Actually, each of the sockets has 8 cores. 16 in total then. I don’t have an explanation for the poor performance.

Thanks for investigating this issue further Prof. Krysl. Sorry, I could not find time to come back to the issue linked by Kristoffer yet (but I still follow the thread). From a performance perspective the assembly on a single thread is more or less compute bound. Parallelizing assembly with a low number of threads should not be a big issue (with sufficient memory bandwidth and cache). However, with more threads you increase the pressure on all memory lanes. Here I still think it is a mixture of cache/bandwidth issues (i.e. bad or even conflicting cache access patterns+memory bus cannot keep up with the CPUs read/write access) and frequency boosting (i.e. at lower total load each core has higher frequency). Fore some discussion I highly recommend the WorkStream paper (, because we basically reproduce Figure 4 from this paper. However, take this with a grain of salt, as I still have to confirm everything in more detailed benchmarks.
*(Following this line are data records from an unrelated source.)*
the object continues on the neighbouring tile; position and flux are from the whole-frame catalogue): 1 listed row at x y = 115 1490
Another relevant thread is How to achieve perfect scaling with Threads (Julia 1.7.1) - #10 by carstenbauer which discusses some of the mentioned problems in more detail.

1 Like

The machine Firenze with Windows 10 Julia 1.8.5.
Better speed ups than the WSL2 setup.

Also, I think I solved the problem with the tasks: I think I need to start (N+1) threads in order to have N tasks. Apparently, one thread needs to be the main to carry the spine of the computation. If I do this, the tasks finish in more or less the same time (there is still a bit of variation, on the order of 10 %, but nothing like the huge differences between fast and slow tasks before).

This is the speed up of Firenze/Windows 10/with tasks.

Edit: The tasks take about 0.03 sec to start and another 0.03 seconds to spawn. So that can add up.

Alas, I spoke to soon. No, the problem of the slow tasks still not solved. On the Horntail, even starting N+1 (or even N+8) threads for N tasks, some of the tasks are still delayed by a significant factor (100-200%) relative to others.

How do I debug this?